What does this mean to you? You need the summary output to be able to tell how fast the machine you were running the test from was able to generate traffic. This is critical as if the machine can't generate sufficient traffic, then we aren't testing the full capacity of the link, which is what we are trying to do. On the other hand, you can't use the summary results to tell you how the link tested, since its just reporting how much data it was able to dump and not how much data was received. Thats where the server summary output comes into play. The server summary tells you how much data arrived at the server, and then calculates the rate (or bandwidth used) by dividing that number by the amount of seconds used in the test.

So if you are doing a 100mbit test (FastE speeds), but have only a DS3 (45mbit) between your host and the server, while the summary output may tell you 90mbit/sec, the server is only going to tell you 40-43mbit/second. The other traffic was discarded by the router since the link (DS3) was full and there was no buffer space. Such is how UDP works, being connectionless, stateless, and having no guarantee of delivery.
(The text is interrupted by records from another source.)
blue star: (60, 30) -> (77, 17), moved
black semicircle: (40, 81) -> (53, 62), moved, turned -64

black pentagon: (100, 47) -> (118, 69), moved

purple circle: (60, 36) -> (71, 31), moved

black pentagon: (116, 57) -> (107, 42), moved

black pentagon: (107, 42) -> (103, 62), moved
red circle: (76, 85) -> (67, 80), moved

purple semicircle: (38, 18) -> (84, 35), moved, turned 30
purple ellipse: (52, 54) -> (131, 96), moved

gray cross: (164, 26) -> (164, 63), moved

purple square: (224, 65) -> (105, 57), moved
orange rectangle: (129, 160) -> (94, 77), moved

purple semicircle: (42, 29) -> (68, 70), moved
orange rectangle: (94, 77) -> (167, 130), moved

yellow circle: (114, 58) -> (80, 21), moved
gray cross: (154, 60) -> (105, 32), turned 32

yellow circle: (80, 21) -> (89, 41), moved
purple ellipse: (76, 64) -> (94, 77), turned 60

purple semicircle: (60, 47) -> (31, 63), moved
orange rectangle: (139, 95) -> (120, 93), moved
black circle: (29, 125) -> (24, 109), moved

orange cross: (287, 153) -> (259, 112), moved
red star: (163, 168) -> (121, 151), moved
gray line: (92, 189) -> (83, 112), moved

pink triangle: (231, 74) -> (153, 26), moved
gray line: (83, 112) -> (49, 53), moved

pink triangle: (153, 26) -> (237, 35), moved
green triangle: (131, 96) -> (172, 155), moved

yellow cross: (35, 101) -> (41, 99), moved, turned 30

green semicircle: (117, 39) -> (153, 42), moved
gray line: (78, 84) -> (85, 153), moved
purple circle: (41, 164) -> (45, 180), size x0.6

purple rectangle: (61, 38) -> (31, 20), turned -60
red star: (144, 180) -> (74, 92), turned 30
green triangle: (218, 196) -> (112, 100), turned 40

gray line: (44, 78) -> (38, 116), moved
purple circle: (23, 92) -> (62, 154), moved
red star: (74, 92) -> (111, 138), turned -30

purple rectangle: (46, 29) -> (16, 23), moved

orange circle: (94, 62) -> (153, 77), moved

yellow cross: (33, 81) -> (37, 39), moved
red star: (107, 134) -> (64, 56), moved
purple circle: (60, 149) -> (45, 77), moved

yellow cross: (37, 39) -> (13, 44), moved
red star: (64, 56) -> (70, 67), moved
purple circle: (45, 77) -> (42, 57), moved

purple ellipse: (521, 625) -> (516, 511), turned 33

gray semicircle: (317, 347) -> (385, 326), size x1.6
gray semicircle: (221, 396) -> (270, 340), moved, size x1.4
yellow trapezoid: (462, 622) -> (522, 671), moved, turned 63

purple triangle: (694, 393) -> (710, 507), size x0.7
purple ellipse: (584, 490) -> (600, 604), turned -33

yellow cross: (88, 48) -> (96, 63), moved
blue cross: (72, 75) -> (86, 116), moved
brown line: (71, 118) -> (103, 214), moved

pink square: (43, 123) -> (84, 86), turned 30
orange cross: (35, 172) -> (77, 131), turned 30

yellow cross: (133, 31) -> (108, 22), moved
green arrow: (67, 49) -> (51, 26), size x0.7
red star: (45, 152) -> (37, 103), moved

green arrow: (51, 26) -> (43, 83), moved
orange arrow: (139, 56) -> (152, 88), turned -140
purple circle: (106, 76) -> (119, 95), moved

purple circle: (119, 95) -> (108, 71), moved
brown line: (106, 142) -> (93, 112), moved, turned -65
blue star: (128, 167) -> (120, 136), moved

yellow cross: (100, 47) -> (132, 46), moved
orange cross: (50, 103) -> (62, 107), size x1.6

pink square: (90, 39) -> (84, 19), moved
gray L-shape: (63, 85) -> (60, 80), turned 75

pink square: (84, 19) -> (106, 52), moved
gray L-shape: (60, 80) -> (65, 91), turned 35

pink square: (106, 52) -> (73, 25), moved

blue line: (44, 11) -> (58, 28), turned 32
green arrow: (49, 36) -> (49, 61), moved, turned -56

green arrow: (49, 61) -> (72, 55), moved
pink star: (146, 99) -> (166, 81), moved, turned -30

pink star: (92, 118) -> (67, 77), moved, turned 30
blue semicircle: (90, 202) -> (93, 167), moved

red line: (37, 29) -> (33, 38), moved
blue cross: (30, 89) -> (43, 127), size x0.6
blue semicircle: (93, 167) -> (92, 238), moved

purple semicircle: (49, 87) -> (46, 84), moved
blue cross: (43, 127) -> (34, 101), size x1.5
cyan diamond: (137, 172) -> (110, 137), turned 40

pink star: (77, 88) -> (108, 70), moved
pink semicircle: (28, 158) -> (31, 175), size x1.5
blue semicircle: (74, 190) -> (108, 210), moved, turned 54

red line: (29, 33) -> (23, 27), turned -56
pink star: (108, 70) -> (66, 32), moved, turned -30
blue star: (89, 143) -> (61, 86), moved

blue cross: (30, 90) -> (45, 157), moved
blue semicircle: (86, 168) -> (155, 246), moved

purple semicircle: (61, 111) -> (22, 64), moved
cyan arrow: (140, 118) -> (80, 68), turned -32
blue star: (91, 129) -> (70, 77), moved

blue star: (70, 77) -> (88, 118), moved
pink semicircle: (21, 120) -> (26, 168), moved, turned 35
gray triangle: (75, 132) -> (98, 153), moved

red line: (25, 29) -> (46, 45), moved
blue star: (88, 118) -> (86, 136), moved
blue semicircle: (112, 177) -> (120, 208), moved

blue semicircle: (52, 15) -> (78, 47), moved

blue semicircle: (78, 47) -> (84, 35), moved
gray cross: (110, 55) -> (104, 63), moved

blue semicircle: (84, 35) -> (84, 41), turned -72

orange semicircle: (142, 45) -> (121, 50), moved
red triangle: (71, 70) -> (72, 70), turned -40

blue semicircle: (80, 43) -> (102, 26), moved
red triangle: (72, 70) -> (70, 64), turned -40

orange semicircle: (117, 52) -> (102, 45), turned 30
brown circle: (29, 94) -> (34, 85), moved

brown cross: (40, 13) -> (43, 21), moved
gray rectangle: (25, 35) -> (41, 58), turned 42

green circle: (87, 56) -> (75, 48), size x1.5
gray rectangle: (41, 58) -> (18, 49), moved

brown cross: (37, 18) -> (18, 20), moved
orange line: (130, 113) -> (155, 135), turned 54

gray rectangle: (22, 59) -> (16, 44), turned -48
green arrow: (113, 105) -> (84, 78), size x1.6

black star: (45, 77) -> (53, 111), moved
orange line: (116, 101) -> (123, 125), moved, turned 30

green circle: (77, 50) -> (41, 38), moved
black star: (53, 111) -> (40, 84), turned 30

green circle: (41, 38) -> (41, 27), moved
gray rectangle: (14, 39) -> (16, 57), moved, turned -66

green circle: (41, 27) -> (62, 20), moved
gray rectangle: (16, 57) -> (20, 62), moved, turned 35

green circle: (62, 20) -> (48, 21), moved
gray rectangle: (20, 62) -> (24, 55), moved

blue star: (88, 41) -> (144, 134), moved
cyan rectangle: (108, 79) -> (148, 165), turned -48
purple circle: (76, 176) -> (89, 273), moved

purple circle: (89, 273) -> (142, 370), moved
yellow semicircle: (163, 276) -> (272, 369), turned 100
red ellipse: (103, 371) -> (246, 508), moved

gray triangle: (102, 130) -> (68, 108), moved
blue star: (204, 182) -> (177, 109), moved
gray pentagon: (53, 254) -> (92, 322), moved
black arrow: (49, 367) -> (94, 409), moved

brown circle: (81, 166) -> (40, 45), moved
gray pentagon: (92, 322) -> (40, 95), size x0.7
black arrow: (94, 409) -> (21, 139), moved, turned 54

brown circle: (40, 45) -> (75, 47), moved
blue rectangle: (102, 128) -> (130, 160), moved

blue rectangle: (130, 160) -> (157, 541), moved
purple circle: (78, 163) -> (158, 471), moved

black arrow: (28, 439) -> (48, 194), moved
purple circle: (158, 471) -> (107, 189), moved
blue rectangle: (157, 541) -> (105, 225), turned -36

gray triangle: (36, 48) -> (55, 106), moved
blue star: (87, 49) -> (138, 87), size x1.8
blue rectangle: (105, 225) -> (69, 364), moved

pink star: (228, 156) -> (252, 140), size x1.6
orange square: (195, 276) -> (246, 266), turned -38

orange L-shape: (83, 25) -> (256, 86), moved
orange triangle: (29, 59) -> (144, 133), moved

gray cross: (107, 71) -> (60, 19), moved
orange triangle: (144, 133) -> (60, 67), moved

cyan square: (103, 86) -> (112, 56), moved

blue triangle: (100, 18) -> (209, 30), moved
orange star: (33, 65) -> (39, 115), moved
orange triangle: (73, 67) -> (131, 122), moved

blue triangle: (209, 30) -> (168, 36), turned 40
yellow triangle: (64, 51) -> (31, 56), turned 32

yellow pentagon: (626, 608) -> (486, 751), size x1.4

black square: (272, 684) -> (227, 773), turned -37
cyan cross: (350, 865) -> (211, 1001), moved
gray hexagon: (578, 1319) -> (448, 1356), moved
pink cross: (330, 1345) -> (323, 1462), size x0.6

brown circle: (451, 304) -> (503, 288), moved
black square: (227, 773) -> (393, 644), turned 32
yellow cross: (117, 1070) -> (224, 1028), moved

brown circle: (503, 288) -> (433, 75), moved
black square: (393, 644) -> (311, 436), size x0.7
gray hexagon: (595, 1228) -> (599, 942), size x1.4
When run in TCP mode, iperf is testing the total throughput of the connection - how quickly you will be able to push data via TCP across the link, from client to server. This differs from the total bandwidth available, since TCP is a connection oriented and stateful protocol, with error correction. Every packet sent needs to be ack'd, and only so many packets will be sent before the sender starts holding packets until it receives acks.

Output from a TCP test is similar to the UDP test, however, you only have the incremental and summary output; TCP being TCP, the client is able to determine how many packet drops there were by how many retransmits it needed to perform.

When testing, be sure to use the -d (dualtest, do bidirectional testing simultaneously) or the -r (dualtest, do bidirectional testing sequentially) options, so you are measuring available bandwidth in both directions (it isn't always the same).